Read chapter 8. Possible questions:
- What are our initial thoughts, reactions, experiences to Crabb’s main point of being men who do not rely on a strict code to live life, but trust in god moment by moment? Also, his point where he asks “Do you have what it takes?”
- What do you think would happen to our ministry if we failed to learn and apply what Crabb is talking about here?
- How does this apply to us as men preparing for healthy, spiritual, and godly marriages?
Read chapter 9. Possible questions:
- Initial thoughts? What stuck out to you?
- What would be practical next steps to move people out of this rut?

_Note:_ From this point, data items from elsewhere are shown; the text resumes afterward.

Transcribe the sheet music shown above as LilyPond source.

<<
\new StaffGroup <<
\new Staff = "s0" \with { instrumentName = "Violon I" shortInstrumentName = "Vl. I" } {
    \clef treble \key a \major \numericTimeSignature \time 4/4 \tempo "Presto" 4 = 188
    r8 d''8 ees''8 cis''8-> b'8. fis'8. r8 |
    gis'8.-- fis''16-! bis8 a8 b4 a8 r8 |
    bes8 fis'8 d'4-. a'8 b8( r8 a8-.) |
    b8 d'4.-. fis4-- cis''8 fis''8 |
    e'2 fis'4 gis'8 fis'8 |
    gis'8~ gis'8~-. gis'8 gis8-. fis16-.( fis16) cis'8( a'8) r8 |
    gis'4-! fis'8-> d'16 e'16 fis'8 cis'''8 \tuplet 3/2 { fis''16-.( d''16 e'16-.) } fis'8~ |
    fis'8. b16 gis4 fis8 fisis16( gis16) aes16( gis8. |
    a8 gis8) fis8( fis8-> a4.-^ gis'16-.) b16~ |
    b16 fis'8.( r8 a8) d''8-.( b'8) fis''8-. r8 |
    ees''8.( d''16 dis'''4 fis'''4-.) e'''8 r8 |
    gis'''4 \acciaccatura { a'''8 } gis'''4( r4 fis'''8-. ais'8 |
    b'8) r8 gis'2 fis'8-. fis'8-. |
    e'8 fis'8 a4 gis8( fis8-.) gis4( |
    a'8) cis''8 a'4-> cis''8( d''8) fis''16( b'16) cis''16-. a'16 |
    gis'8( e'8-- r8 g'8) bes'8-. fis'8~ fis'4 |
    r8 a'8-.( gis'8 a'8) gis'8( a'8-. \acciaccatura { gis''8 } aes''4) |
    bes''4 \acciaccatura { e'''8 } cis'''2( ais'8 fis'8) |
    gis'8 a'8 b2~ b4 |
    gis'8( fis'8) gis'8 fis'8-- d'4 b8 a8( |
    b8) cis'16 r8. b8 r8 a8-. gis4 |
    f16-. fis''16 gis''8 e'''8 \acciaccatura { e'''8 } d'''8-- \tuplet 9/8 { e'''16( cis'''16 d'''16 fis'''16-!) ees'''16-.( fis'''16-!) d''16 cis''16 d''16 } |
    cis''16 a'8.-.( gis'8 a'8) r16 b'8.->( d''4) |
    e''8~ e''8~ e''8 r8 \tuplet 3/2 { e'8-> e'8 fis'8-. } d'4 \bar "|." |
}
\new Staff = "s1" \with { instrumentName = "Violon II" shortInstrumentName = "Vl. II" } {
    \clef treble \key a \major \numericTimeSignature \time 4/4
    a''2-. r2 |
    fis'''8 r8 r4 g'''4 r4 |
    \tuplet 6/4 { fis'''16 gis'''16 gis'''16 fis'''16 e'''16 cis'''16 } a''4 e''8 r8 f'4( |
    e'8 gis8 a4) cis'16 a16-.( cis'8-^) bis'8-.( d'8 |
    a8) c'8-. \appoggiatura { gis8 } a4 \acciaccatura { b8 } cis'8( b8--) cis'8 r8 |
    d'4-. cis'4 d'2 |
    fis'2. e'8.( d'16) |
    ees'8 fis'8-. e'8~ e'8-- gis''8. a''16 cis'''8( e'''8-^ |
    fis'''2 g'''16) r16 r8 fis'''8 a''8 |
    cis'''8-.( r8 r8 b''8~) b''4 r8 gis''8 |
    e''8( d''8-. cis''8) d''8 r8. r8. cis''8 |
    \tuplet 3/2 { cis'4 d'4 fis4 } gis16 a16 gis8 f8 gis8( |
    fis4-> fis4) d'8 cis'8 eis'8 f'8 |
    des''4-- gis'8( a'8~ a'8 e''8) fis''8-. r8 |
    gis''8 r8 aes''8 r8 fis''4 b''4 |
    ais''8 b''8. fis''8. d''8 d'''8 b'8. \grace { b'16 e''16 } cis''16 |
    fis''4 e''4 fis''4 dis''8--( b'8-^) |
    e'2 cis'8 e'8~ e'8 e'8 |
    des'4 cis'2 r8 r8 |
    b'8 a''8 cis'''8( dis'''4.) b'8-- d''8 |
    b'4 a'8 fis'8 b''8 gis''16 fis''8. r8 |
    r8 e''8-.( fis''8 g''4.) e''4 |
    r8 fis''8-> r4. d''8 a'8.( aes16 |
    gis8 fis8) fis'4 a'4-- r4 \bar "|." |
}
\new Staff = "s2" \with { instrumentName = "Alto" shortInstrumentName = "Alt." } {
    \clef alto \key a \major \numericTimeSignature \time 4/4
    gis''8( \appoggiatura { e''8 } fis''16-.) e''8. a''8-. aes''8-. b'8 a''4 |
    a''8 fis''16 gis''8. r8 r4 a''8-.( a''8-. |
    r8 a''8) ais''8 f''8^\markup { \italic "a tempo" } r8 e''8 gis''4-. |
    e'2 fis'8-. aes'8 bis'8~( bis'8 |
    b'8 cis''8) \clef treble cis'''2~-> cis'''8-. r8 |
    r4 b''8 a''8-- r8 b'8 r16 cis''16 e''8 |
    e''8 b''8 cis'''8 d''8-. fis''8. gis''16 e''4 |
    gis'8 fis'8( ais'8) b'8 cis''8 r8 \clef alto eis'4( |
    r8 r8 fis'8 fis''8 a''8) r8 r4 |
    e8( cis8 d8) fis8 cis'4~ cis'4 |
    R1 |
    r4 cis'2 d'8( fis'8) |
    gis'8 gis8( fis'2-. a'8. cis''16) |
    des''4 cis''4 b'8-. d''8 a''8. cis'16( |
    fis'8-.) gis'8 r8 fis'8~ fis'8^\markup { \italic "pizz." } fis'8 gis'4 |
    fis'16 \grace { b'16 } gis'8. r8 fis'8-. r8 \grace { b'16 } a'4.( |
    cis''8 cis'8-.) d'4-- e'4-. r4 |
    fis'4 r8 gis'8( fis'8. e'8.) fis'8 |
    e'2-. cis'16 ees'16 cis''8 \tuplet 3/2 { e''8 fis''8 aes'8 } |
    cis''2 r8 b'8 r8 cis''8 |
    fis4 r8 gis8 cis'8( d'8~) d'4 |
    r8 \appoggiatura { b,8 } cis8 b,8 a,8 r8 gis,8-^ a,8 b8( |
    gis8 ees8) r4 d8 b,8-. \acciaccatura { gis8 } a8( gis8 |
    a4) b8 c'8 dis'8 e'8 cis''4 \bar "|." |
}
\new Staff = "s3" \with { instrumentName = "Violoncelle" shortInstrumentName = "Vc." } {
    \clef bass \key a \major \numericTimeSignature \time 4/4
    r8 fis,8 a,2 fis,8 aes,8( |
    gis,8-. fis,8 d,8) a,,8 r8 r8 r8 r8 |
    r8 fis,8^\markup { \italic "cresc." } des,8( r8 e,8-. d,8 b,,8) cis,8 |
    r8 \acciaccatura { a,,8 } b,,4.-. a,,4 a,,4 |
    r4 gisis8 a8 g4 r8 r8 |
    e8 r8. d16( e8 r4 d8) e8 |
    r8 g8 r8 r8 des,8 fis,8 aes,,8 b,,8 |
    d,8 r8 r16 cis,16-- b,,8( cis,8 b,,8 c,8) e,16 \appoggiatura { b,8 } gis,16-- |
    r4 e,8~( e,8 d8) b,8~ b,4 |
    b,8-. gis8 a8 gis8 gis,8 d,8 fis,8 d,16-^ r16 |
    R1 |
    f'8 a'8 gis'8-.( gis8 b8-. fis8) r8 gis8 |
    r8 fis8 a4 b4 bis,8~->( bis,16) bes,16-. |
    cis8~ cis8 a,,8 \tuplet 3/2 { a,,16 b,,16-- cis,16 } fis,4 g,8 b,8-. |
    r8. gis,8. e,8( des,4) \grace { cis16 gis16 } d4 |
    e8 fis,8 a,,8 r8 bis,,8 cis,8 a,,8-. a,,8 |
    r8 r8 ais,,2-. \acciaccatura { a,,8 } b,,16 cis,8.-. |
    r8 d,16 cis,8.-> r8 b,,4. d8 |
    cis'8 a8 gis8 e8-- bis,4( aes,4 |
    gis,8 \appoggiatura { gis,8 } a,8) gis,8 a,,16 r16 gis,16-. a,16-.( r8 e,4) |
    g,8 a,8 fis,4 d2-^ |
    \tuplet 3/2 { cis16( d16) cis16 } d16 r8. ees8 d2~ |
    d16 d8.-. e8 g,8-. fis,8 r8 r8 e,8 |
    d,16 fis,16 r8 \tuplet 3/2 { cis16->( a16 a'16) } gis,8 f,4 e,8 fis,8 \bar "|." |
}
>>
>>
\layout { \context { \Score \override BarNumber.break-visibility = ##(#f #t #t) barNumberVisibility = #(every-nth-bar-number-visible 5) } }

- How do we tell whether to focus on casting vision vs. confronting people on the negative things listed here?
Read chapter 10
- What stood out to you from the example of King Saul?
- Let’s try to list the main problems with the “needy” man.
- What relevance do any of these have for your life?
Read chapter 11
- Now let’s try to list the main problems with the “tough” man.
- What relevance do any of these have for your life?
- Which do you identify more with? The tough guy or the needy guy?
- What stuck out to you from his analysis of Christ’s balance between these two extremes?
Finish by reading “Conclusion to Part 2”
Read chapter 12
- Which one of these do you crave the most?
- Which ones do you feel like your dad did the best?
- How do we get these from God if we didn’t get these from our own dads?
Read chapter 13
- What excuses do people make to justify keeping secrets?
- What things have you found helpful to fight these temptations to hide secrets?
- If you have these types of relationships Crabb describes, what are some things they supply that you are most thankful for?
- What are some practical steps we can take to these kinds of friendships?
Don’t read chapter 14. Just summarize it.